● **Required work**: Copy out the lines of the records word for word, starting with the line that contains "F_BUS high (> median)" and continuing through the line that contains "What is the maximum value shown in the chart?". Include both of those lines and nothing else.

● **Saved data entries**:
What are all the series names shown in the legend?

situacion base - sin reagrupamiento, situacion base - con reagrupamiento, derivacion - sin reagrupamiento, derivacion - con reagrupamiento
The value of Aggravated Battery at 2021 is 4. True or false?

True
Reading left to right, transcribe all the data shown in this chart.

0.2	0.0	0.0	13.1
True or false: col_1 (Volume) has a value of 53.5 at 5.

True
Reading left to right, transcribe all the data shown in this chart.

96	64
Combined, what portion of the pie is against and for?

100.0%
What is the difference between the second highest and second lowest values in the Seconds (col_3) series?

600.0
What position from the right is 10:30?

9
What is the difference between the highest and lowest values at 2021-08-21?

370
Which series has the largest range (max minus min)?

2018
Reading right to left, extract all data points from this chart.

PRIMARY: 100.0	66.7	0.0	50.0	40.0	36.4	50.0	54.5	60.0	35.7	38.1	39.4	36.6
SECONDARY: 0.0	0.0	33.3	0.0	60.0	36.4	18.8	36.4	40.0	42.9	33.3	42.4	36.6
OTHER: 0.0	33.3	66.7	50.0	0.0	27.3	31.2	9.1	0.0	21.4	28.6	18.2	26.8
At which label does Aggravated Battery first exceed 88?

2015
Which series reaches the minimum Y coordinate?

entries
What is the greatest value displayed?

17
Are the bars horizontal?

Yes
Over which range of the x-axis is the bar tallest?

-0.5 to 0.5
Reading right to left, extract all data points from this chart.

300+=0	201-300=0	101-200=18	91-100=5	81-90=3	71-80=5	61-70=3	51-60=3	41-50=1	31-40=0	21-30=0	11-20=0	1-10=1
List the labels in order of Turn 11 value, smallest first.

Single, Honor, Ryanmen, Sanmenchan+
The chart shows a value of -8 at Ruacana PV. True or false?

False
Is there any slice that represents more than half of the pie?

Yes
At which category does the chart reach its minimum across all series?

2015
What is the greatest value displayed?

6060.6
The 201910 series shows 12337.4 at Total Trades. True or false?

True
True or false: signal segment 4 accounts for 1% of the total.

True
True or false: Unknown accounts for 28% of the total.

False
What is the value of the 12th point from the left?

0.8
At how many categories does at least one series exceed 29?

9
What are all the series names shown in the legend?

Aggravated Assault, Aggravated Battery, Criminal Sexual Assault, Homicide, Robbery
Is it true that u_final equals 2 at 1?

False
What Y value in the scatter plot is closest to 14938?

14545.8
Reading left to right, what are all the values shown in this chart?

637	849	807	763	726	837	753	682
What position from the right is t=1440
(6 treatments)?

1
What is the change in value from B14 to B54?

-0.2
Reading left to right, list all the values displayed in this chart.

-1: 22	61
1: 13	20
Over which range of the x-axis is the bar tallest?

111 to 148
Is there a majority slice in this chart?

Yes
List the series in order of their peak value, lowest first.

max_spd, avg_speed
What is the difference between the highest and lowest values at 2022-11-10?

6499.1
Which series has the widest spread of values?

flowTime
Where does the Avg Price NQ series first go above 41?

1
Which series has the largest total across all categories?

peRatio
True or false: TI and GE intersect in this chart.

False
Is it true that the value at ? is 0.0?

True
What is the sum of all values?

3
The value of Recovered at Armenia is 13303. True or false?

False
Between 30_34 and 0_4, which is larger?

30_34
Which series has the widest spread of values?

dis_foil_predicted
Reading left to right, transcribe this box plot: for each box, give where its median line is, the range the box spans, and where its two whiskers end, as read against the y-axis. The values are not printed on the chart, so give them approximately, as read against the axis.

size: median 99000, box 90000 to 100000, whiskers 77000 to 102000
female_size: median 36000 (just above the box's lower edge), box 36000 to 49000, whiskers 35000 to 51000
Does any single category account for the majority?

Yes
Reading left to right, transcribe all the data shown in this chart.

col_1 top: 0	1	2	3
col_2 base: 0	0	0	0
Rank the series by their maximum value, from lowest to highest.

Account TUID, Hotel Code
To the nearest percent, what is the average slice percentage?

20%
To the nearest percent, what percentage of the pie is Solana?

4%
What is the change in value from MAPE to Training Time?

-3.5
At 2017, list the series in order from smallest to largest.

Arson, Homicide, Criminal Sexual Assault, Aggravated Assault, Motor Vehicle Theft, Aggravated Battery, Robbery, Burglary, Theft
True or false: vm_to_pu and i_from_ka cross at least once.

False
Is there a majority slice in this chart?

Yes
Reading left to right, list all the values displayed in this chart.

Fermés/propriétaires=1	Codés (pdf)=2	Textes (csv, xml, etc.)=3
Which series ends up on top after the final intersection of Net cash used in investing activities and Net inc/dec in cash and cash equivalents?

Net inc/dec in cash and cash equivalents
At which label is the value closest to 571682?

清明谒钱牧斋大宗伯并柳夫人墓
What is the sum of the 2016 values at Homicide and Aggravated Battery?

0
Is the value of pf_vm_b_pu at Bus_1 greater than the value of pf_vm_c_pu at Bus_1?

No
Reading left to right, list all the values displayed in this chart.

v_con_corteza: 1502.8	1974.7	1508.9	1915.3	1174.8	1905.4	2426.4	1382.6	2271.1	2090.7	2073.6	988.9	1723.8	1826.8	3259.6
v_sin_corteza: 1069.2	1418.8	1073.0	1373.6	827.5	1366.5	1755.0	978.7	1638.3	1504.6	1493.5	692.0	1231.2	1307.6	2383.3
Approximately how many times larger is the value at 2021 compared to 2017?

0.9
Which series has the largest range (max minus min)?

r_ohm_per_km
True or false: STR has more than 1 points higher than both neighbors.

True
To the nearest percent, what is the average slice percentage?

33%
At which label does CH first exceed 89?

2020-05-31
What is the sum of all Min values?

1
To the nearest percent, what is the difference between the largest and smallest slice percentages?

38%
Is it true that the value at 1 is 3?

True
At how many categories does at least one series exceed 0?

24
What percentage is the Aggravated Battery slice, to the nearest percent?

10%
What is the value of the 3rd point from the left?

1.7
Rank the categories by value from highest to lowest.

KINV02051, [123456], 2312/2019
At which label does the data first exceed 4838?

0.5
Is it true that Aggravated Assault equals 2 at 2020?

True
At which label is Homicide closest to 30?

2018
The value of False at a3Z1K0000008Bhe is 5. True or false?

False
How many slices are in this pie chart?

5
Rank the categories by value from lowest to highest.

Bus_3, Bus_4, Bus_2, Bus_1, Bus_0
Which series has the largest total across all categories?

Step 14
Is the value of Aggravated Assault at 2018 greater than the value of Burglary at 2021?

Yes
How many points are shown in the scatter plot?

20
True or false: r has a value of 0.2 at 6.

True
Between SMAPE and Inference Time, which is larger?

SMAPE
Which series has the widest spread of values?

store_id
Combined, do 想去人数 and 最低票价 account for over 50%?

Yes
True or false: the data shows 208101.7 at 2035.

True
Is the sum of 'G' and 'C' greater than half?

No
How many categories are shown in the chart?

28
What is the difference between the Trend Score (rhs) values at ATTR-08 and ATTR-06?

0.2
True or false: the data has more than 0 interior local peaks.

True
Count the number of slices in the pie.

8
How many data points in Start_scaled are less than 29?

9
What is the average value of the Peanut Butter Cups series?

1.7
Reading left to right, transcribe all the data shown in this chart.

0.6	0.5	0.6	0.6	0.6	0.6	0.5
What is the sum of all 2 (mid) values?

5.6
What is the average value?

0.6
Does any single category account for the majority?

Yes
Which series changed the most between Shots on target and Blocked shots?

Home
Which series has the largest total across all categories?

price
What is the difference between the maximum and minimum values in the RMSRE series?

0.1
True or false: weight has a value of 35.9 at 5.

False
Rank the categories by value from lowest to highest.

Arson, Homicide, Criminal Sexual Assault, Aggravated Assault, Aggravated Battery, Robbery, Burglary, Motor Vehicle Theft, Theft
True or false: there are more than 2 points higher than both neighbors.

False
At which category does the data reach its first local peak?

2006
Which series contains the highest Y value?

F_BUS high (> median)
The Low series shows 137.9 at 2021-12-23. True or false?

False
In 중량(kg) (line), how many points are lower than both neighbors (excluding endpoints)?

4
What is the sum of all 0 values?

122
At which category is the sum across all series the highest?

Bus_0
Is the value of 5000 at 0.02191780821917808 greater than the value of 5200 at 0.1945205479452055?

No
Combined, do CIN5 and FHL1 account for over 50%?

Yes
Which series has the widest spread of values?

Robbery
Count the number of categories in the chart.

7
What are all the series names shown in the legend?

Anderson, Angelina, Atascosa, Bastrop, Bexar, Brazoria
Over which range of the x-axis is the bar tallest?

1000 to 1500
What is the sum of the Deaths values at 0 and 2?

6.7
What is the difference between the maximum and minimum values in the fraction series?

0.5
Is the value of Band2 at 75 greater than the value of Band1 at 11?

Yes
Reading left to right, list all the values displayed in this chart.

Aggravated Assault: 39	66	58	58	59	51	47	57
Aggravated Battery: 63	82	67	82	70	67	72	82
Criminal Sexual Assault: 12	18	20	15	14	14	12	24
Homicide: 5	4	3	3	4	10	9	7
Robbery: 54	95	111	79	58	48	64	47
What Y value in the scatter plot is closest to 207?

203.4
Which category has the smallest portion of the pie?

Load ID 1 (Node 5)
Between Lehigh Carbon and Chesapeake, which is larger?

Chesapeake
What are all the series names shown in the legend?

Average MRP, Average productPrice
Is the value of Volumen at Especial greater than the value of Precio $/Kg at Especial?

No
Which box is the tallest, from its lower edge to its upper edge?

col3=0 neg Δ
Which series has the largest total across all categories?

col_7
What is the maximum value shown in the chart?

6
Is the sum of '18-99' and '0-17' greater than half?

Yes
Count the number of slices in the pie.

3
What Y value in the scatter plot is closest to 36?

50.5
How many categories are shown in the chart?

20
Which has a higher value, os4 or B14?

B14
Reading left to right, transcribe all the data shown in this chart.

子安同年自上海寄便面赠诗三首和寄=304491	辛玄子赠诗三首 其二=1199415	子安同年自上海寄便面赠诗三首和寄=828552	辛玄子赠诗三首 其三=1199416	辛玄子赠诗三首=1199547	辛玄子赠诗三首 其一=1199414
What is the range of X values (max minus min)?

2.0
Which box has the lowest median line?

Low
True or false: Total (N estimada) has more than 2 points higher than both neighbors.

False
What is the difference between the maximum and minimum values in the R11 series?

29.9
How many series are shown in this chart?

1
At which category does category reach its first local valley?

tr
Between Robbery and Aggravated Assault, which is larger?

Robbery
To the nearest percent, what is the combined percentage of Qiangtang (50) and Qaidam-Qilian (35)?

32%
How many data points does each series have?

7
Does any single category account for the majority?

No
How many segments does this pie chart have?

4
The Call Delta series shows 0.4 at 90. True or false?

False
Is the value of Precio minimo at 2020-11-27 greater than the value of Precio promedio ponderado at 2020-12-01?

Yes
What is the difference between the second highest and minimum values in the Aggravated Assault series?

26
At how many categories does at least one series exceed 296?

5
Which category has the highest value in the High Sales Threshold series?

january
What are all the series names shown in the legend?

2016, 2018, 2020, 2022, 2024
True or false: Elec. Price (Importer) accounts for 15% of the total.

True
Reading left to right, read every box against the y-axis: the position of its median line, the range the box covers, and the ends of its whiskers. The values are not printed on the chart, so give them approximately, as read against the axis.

● **Written response**:
F_BUS high (> median)
The Low series shows 137.9 at 2021-12-23. True or false?

False
In 중량(kg) (line), how many points are lower than both neighbors (excluding endpoints)?

4
What is the sum of all 0 values?

122
At which category is the sum across all series the highest?

Bus_0
Is the value of 5000 at 0.02191780821917808 greater than the value of 5200 at 0.1945205479452055?

No
Combined, do CIN5 and FHL1 account for over 50%?

Yes
Which series has the widest spread of values?

Robbery
Count the number of categories in the chart.

7
What are all the series names shown in the legend?

Anderson, Angelina, Atascosa, Bastrop, Bexar, Brazoria
Over which range of the x-axis is the bar tallest?

1000 to 1500
What is the sum of the Deaths values at 0 and 2?

6.7
What is the difference between the maximum and minimum values in the fraction series?

0.5
Is the value of Band2 at 75 greater than the value of Band1 at 11?

Yes
Reading left to right, list all the values displayed in this chart.

Aggravated Assault: 39	66	58	58	59	51	47	57
Aggravated Battery: 63	82	67	82	70	67	72	82
Criminal Sexual Assault: 12	18	20	15	14	14	12	24
Homicide: 5	4	3	3	4	10	9	7
Robbery: 54	95	111	79	58	48	64	47
What Y value in the scatter plot is closest to 207?

203.4
Which category has the smallest portion of the pie?

Load ID 1 (Node 5)
Between Lehigh Carbon and Chesapeake, which is larger?

Chesapeake
What are all the series names shown in the legend?

Average MRP, Average productPrice
Is the value of Volumen at Especial greater than the value of Precio $/Kg at Especial?

No
Which box is the tallest, from its lower edge to its upper edge?

col3=0 neg Δ
Which series has the largest total across all categories?

col_7
What is the maximum value shown in the chart?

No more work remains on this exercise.